Acendeu o 27º ou o 28º Marlboro da noite. Olhou a massa humana em volta e o copo meio-vazio (ou meio-cheio?) que segurava na mão. Rodando-o lentamente, pensou que o que lhe apetecia mesmo era um moscatel roxo e não aquela mistura de vodka barata e refrigerante de limão que lhe escorregava garganta abaixo, maquinalmente. Mas não, reconsiderou, não iria fazer misturas. À sua frente, a turba saltitante formava uma ondulação trôpega na pista de dança. A música era frenética, robótica, massuda. Obnubilante mas obnóxia, de tão forçada. Ele desejou que fosse novamente 1981. Ou, melhor ainda, 2003. Do primeiro só tinha uma vaga ideia, do segundo detinha a convicção que tinha sido o melhor ano da sua vida. Em ambos, a música era a mesma, revista e actualizada. Em ambos foi livre.
Sentiu-se estranhamente incomodado pela invasão destes pensamentos. Mais ainda por dar consigo a apanhar estilhaços de oportunidades desfeitas e sonhos perdidos numa noite como esta, num lugar como este. Percorreu com o olhar a área em seu redor. Viu corpos suados, corpos despidos, corpos colados, cérebros expandidos. Viu olhares cruzarem-se com o seu e trespassarem-no como se não existisse. Viu rostos deformados por luzes intrusivas. Viu mulheres, jovens e belas, que o ignoravam e outras que o viam também. Não viu rostos conhecidos, nem farrapos de presenças de outrora. Esteve muito tempo longe? Esteve muito tempo ocupado em mudar? Era ele que estava irreconhecível? Ou era este sítio, cujas paredes pareciam agora contrair-se como um útero intumescido para o expelir?

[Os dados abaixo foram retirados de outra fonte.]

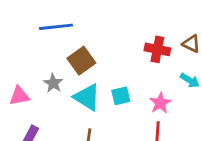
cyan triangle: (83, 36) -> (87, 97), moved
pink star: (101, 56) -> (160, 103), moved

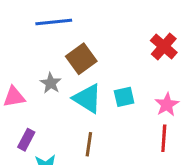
red cross: (157, 49) -> (164, 46), turned 30

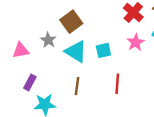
pink star: (167, 105) -> (136, 42), moved
red line: (164, 138) -> (117, 84), moved

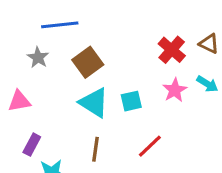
gray star: (48, 40) -> (38, 58), moved
red line: (117, 84) -> (150, 146), turned 42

O tempo esvai-se, escoa como o suor que transborda da pista de dança e acaba por se imiscuir nas águas do rio. Ele sobe as escadas que dão acesso ao andar de cima e dirige-se à varanda. Lá está o rio, hibernando no negrume. A música tornou-se perceptível, quase que apostaria que eram os Fischerspooner, ou, num lampejo de irracionalidade, os Suicide. Será que ainda se ouvem por aqui? Bafejada pela fresca brisa da noite, a sua mente navega em águas passadas, que não movem moínhos, mas o transportam para doces memórias. Revive um final de tarde com Maria, em que o ar entrava pelas enormes vidraças abertas e cortinas de organza turquesa prolongavam e derramavam o céu de Verão sobre eles. Lembra-se que ela pediu chá branco e ele, por óbvia insegurança no campo das tisanas, pediu chá preto. Lembra-se do suave bailado dos cabelos dela, de como cobriam e descobriam os seus olhos de amêndoa e as pequenas sardas do seu rosto. Ali ficaram a ver o sol afundar-se, ele a falar com uma eloquência que desconhecia, ela a sorrir perante o mistério das suas palavras. Voltaram para casa de combóio e deram as mãos. Nunca se beijariam.

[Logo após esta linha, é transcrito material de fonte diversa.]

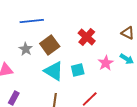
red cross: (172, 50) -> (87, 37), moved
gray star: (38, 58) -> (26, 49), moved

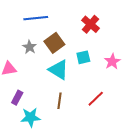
red cross: (87, 37) -> (91, 24), moved
cyan square: (78, 70) -> (83, 57), moved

Noutra noite, naquele exacto local, acendera um cigarro a Marta e dissera-lhe que a amava. Marta murchou como uma flor, murmurando que ele era bom demais para ela. Ele retorquira, "Devolve-me então as minhas asas de anjo para voar para longe de ti...". Com ternura e um sorriso triste, ela acariciou-lhe o rosto e voltou para o dédalo de corpos em fúria. E ele ficou a olhar as águas negras e os seus olhos também se inundaram e também ele ficou nas trevas. Agora sentia-se velho, um espantalho empoleirado numa cruz, sem pernas, logo, sem pegadas que anunciassem o seu rasto. Sentia que não tinha história, que já não sentia na pele a presença física de toda a gente importante que lhe tinha passado pela vida. Não sabia se a escolha tinha sido dele. "As coisas podiam ter sido diferentes..."
De repente, uma palmada nas costas fá-lo voltar-se. "Já pensávamos que tinhas fugido" - disse Miguel. "Onde é que te meteste? Ouve lá, estamos de saída para o Op Art. Ainda vens?"
Em lento ressurgimento do seu torpor, ele balbucia: "As coisas podiam ter sido diferentes..."
Miguel ergue as sobrancelhas e riposta: "O que estás para aí a dizer? Vá, vamos para o Op Art, que ainda devemos apanhar os Booka Shade."
"Estou a dizer que as coisas podiam ter sido diferentes. Podia estar noutro lado. Não necessariamente aqui."
Miguel denota alguma impaciência: "Mas onde querias tu estar? Nós já estamos fartos do Lux e vamos ao Op Art. Vens ou não?"
Ele olha para o relógio, que marca 04:33. Pousa o copo meio-cheio (ou meio-vazio?) no balcão, ajeita a gola da camisa e diz: "Claro. Vamos ao Op Art."